Essa movimentação resultou na criação, no início dos anos 80, do Patriotic People’s Science and Technology Group, sediado em Bombaim, que reuniu cientistas, acadêmicos e artistas, inclusive escritores da influência e importância de Veena Das, Deepak Kumar e Shiv Viswanathan em torno de uma posição radical de grande impacto na vida civil do país: a noção de que todo conhecimento, seja qual for sua natureza, constgitui, em última instância, uma intervenção política.

Imagine-se o impacto dessa idéia sobre uma comunidade multicultural, populosa e arrebatada pelas feridas políticas da era colonial. Efetivamente, a radicalização e o arrebatamento relativista do EC hindus refletem, em primeira instância, a condição de liderança mundial ocupada pela Índia no cenário político e cultural pós-colonial. Por esse viés entende-se o mote, tão caro aos intelectuais de Delhi, de que os EC, na verdade, são uma invenção hindu casualmente revelada na Inglaterra.

Os EC do sudeste asiático e da Oceania são profundamente influenciados por essas três escolas. Na verdade, a influência do pensamento da cidade de Delhi alcança, hoje, uma boa parte do mundo acadêmico, talvez mesmo na proporção alcançados pelos trabalhos fundadores dos paradigmas dos EC.
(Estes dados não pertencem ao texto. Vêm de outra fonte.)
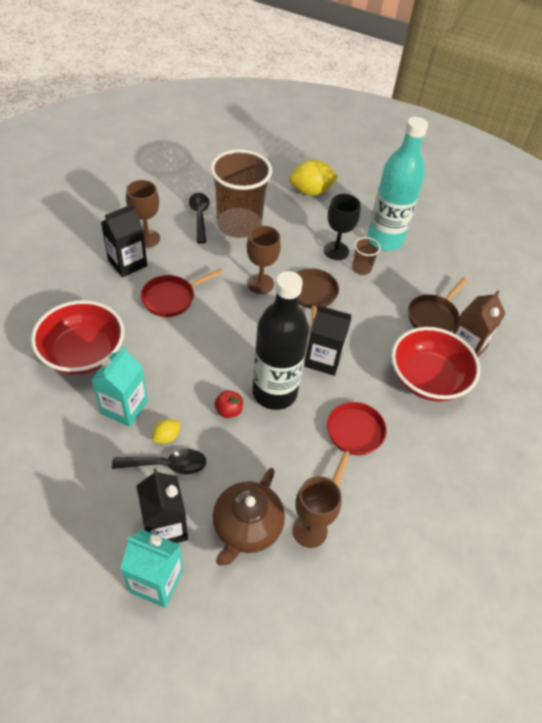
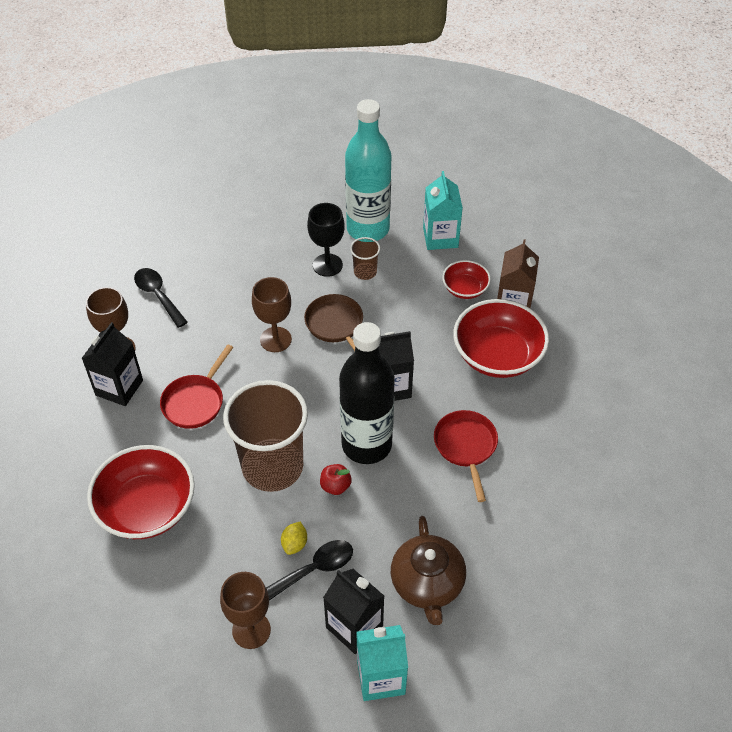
camera: 25 degrees left, 0 degrees up
(124, 407) = (231, 539): turquoise carton -> turquoise carton (440, 237)
(239, 225) = (207, 285): brown cup -> brown cup (272, 466)
(309, 530) = (484, 554): brown goblet -> brown goblet (251, 630)
(311, 191) = (257, 209): yellow lemon -> none
(433, 316) = (465, 289): brown pan -> red bowl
Na França, por sua vez, os EC aparecem sobre diversas denominações, no mais comum das vezes como sociologia da cultura, antropologia urbana ou estudos literários. Com efeito, a perspectiva dos EC, em muitos sentidos, surge do pensamento estruturalista francês, encontrando-o na idéia de pós-modernidade e na semiologia da cultura. Desse modo, não se usa os termos “estudos culturais” para dizer o que, em França, é feito como estudos da cultura. Isso porque se trata de uma tradição acadêmica centrada numa longa prática de estudar a cultura urbana: para que inventar um novo nome para a sociologia ou para a semiologia, diria um pensador francês. Não obstante, a reflexão contemporânea dos franceses constitui uma influência fundamental para o desenvolvimento dos EC nos Estados Unidos e na América Latina.

Referências bibliográficas

MATTELART, Armand et NEVEU, ÉRIK. Introduction aux cultural studies. Paris, La Découverte, 2003.

TURNER, Graeme. British cultural studies. Londres, Routledge, 1990.

STOREY, John (org.) What is cultural studies? Londres, Edward Arnold, 1990.

WOLFF, Janet. Cultural studies and the sociology of culture. In: www.rochester.edu/in_visible_culture/issue1/wolff/wolff.html, recolhido em 26/04/2001, 26 p.